**WRITTEN TASK:** Output the lines below, character for character, beginning with the line that contains "pose: elev=231.8 azim=78.0" and continuing through the end of the records. Leave out the pictures.

Records:
※
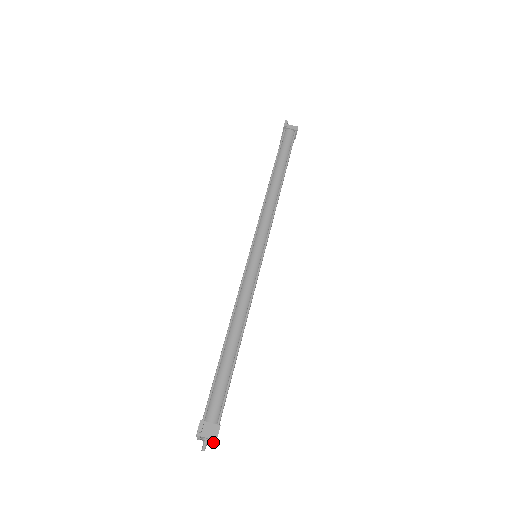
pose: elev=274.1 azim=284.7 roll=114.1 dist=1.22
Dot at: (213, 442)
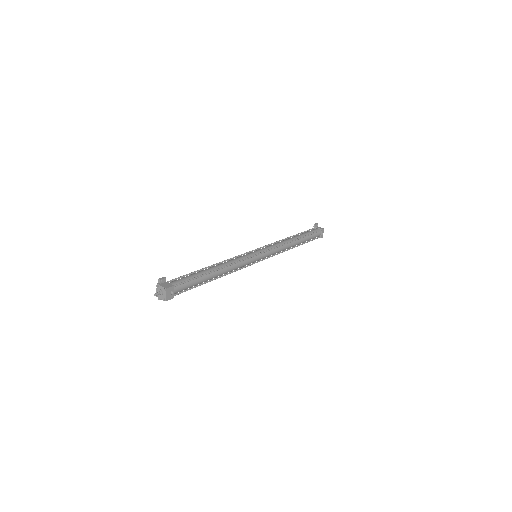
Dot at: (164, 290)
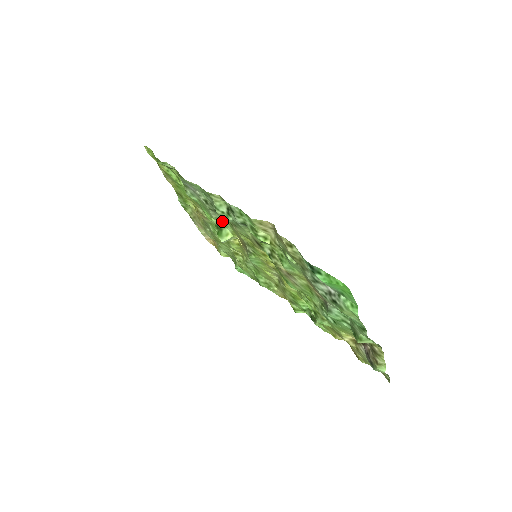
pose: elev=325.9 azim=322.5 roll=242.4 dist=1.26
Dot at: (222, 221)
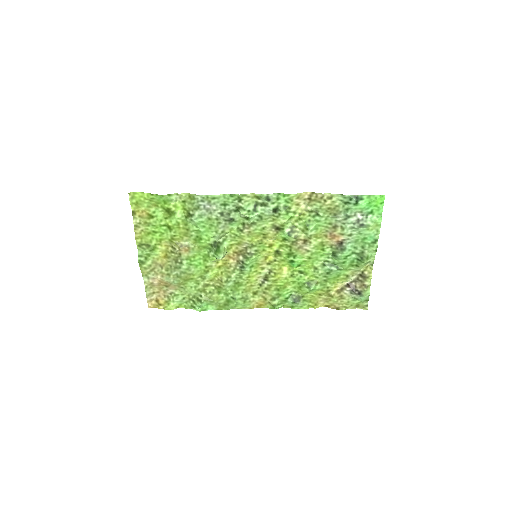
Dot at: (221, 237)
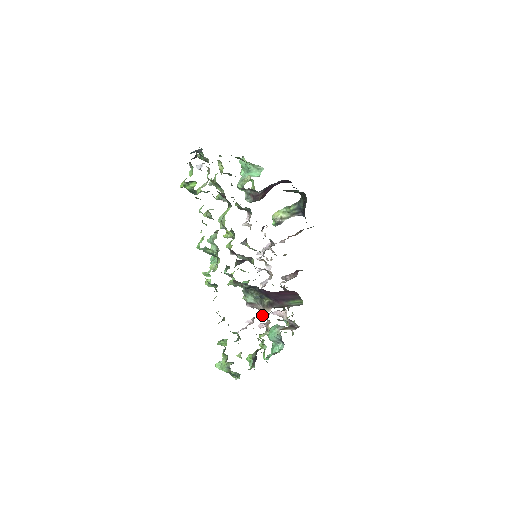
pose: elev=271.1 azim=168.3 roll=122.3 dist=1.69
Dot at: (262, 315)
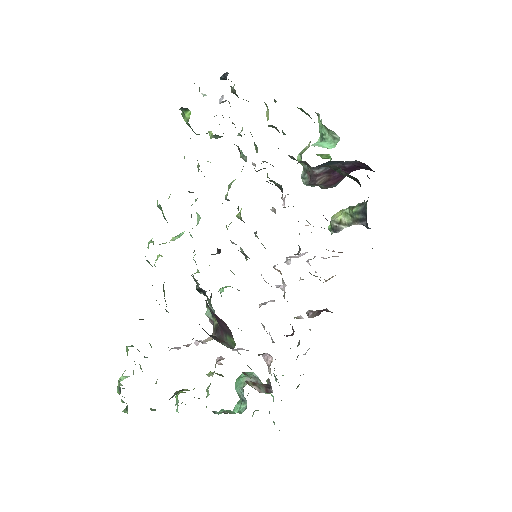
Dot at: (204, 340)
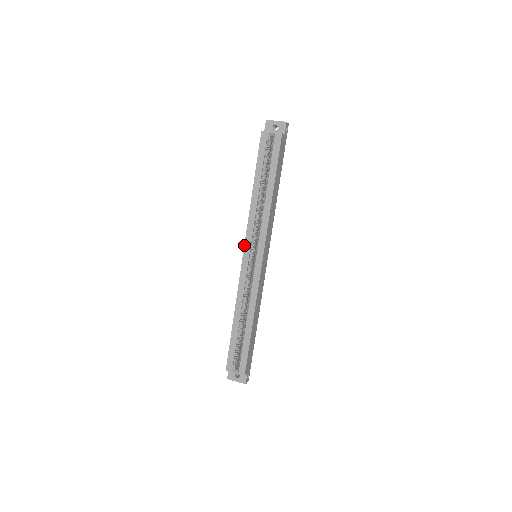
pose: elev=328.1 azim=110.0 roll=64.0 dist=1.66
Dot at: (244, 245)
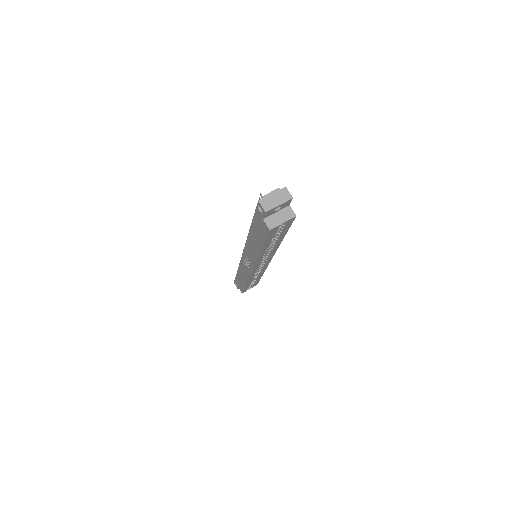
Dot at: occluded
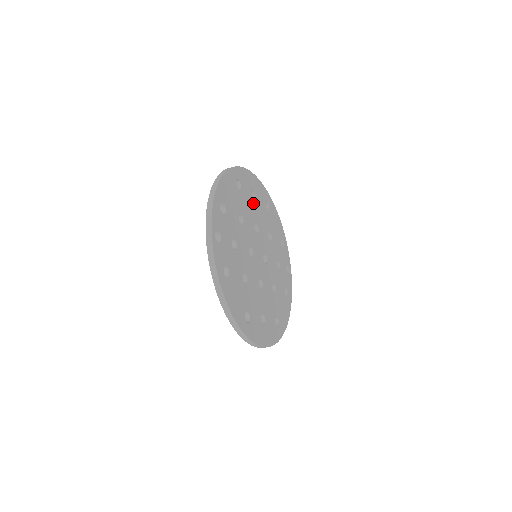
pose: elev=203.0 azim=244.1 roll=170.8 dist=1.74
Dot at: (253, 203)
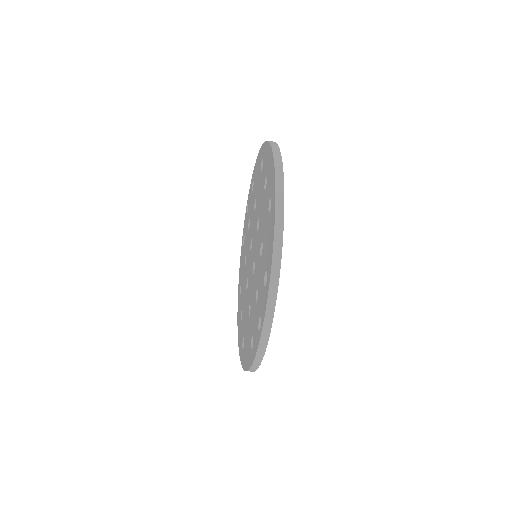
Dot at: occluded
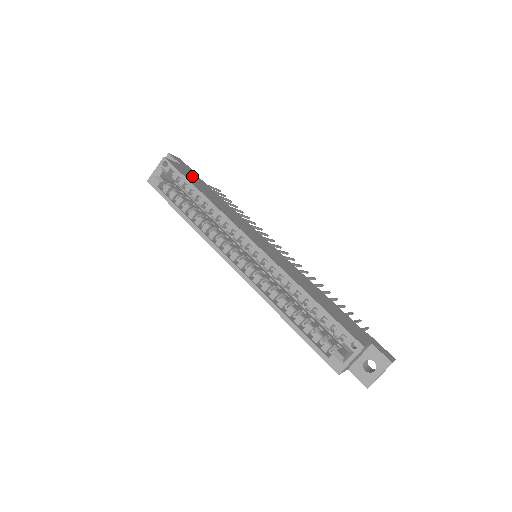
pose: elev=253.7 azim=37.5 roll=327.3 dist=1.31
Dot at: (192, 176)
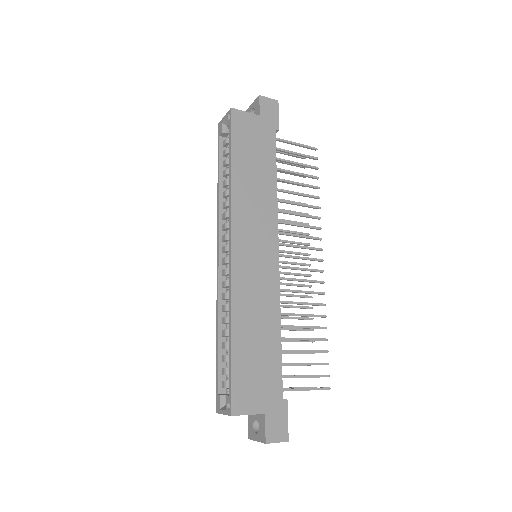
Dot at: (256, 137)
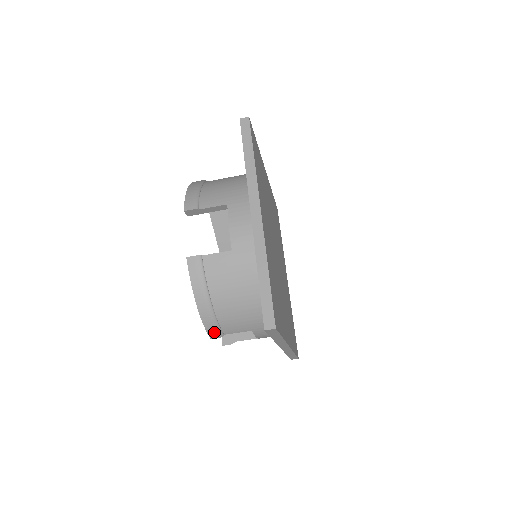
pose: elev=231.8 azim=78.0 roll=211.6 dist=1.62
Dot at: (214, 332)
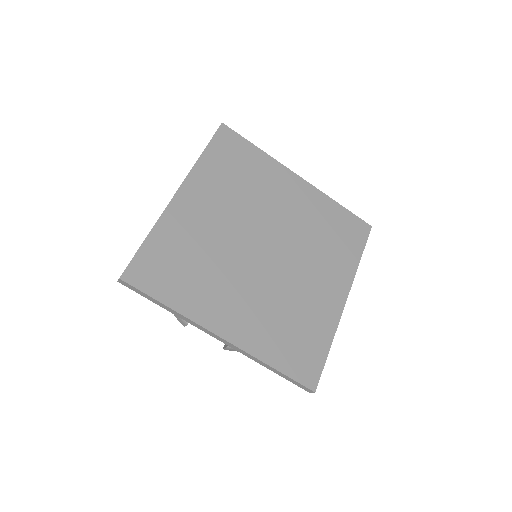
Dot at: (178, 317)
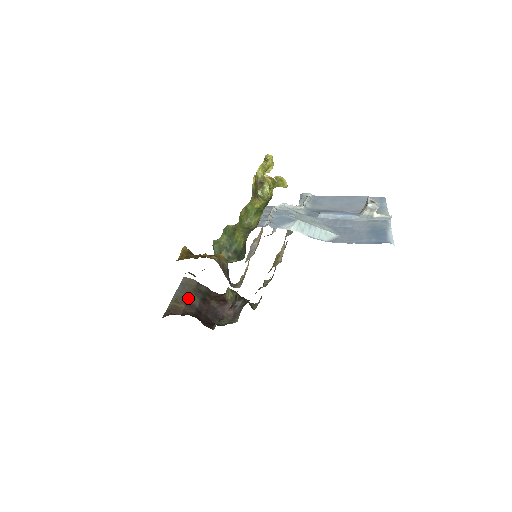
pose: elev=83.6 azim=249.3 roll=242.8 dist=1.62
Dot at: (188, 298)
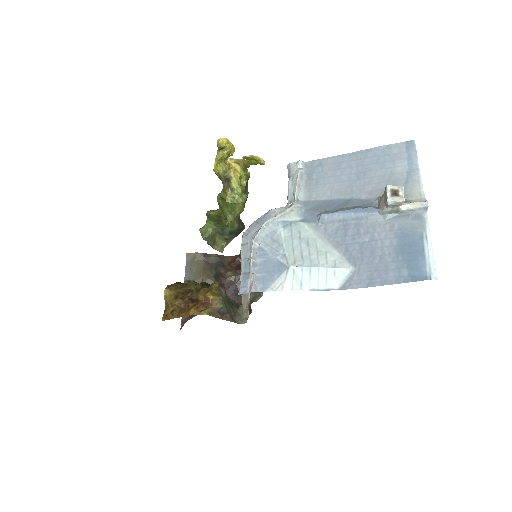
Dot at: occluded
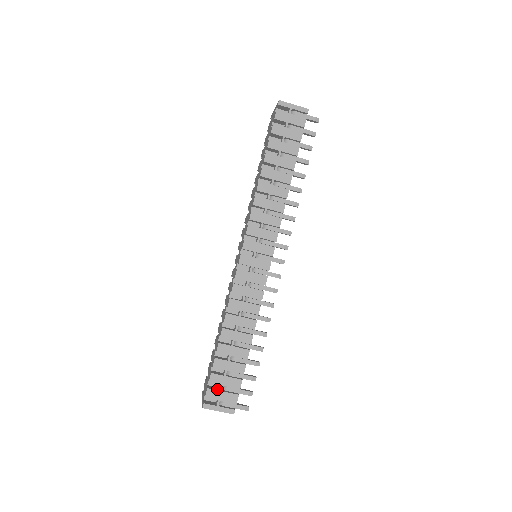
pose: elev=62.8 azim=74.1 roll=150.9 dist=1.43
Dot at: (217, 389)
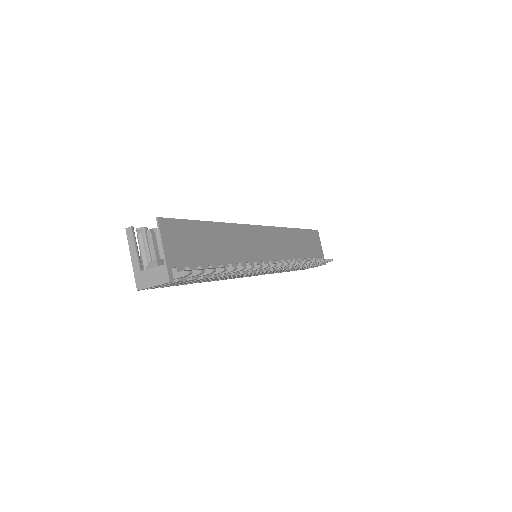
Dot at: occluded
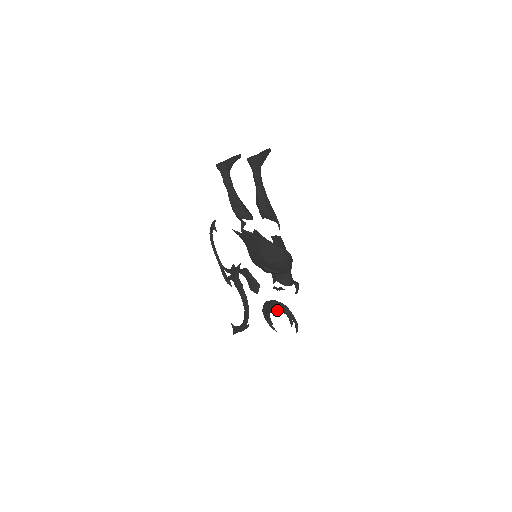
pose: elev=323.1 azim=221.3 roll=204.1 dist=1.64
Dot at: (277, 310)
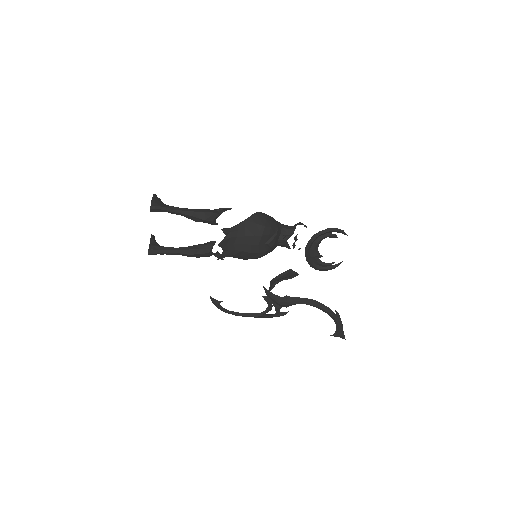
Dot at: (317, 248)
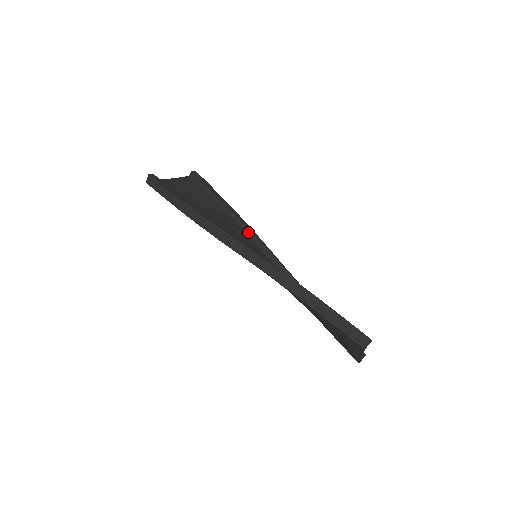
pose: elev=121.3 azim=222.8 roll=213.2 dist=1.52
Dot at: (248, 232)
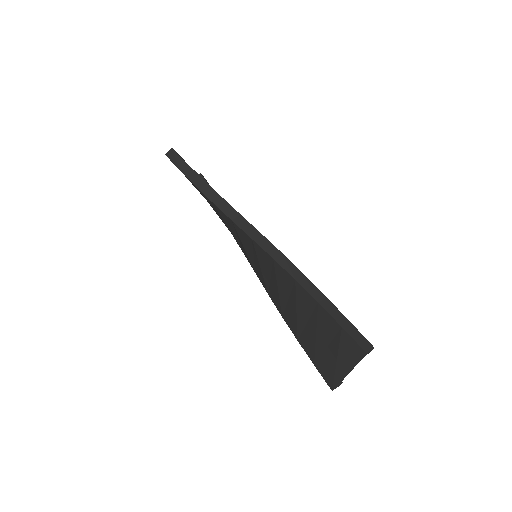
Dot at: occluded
※
**RESPONSE TO THE EXERCISE:**
pose: elev=231.8 azim=78.0 roll=211.6 dist=1.62
Dot at: (214, 332)
Dot at: (178, 317)
pose: elev=83.6 azim=249.3 roll=242.8 dist=1.62
Dot at: (188, 298)
Dot at: occluded
pose: elev=62.8 azim=74.1 roll=150.9 dist=1.43
Dot at: (217, 389)
Dot at: occluded
pose: elev=323.1 azim=221.3 roll=204.1 dist=1.64
Dot at: (277, 310)
Dot at: (317, 248)
pose: elev=121.3 azim=222.8 roll=213.2 dist=1.52
Dot at: (248, 232)
Dot at: occluded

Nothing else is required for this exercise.